Je considère également la critique d’art comme une façon d’établir un dialogue et une interconnexion. Je sais que cela peut sembler prétentieux, mais je dois avouer que le partenaire principal du critique dans ce processus est l’artiste lui-même, et non pas le spectateur, comme on voudrait le croire. En tant que critique d’art, je m’efforce de favoriser un climat de rassemblement, de dialogue et de polémique avec les auteurs, dans une tentative d’approfondissement ou d’enrichissement des différentes façons dont leurs œuvres sont perçues et interprétées. C’est très important pour moi, notamment le côté anecdotique qui se détache presque toujours de cette expérience de rapprochement et de mise en lien… Quel bonheur lorsque je parviens à repousser ces différentes perceptions et interprétations jusqu’à des limites dont certains créateurs n’ont même pas conscience ! Je suis convaincu que plus cette expérience de dialogue et d’interconnexion avec un auteur est sincère et limpide (et surtout, plus son explication littéraire est éloquente), plus le discours critique peut alors être assimilable et fonctionnel face aux potentiels lecteurs.

– L’exercice de ce métier est-il différent dans le contexte des Caraïbes ?
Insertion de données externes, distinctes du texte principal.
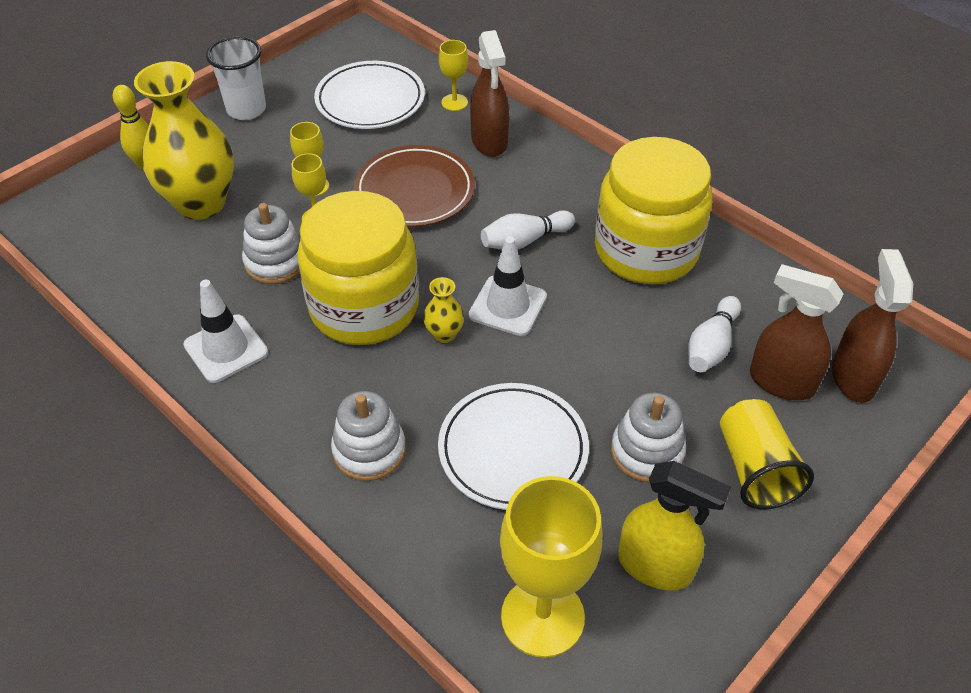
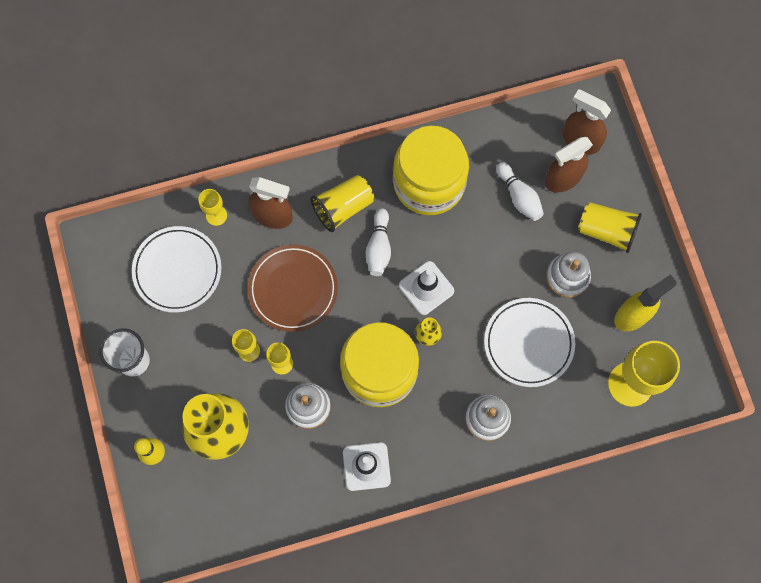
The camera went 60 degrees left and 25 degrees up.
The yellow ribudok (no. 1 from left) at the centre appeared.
Les Caraïbes ont été le lieu d’importants changements d’ordre politique, économique et culturel (en particulier en ce qui concerne la littérature, la musique et la danse). Il n’est toutefois pas possible d’affirmer que la critique d’art et ses alternatives éditoriales ont suivi la même dynamique. Le récent événement Revues en vue, qui a été un grand succès en Martinique, est un exemple concret de cette situation et de la nécessité de renforcer les liens dans ce domaine. La difficulté vient bien sûr de l’obstacle de la langue, mais aussi du manque de moyens de communication et d’échanges directs, fluides, entre nos spécialistes, nos chercheurs et nos critiques. Rares sont les alternatives qui permettent de promouvoir les processus créatifs et les concepts ou idées qu’ils défendent. Nous sommes parfois plus au fait et conscients de ce qui se passe en Europe, en Asie ou aux États-Unis que de ce qui se passe dans nos Caraïbes. Paradoxalement, nos artistes, critiques et conservateurs défendent souvent leurs œuvres dans d’autres régions du monde, sans compter sur les aides qui leur permettraient de le faire au niveau régional. Il est vital d’exercer le métier de critique d’art avec cette volonté d’interprétation et de témoignage qui m’intéresse tant, et avant tout de découvrir des moyens de faire circuler notre critique et de la confronter à celle de nos confrères, afin de créer une perspective unitaire, véritablement représentative des Caraïbes… J’ai également eu la chance de travailler comme éditeur et directeur de deux projets éditoriaux (les revues Arte por Excelencias et Artcrónica), et j’ai alors souhaité donner la priorité à la publication de comptes rendus, analyses et essais critiques sur les artistes plastiques caribéens. C’est pour moi une très grande satisfaction que de faire partie d’une nouvelle génération d’éditeurs artistiques caribéens qui, au moyen d’initiatives et de ressources personnelles, s’efforcent de stimuler la pensée artistique, de mettre en valeur les qualités créatives de la région, et de contribuer à leur reconnaissance et à leur légitimation sur la scène internationale.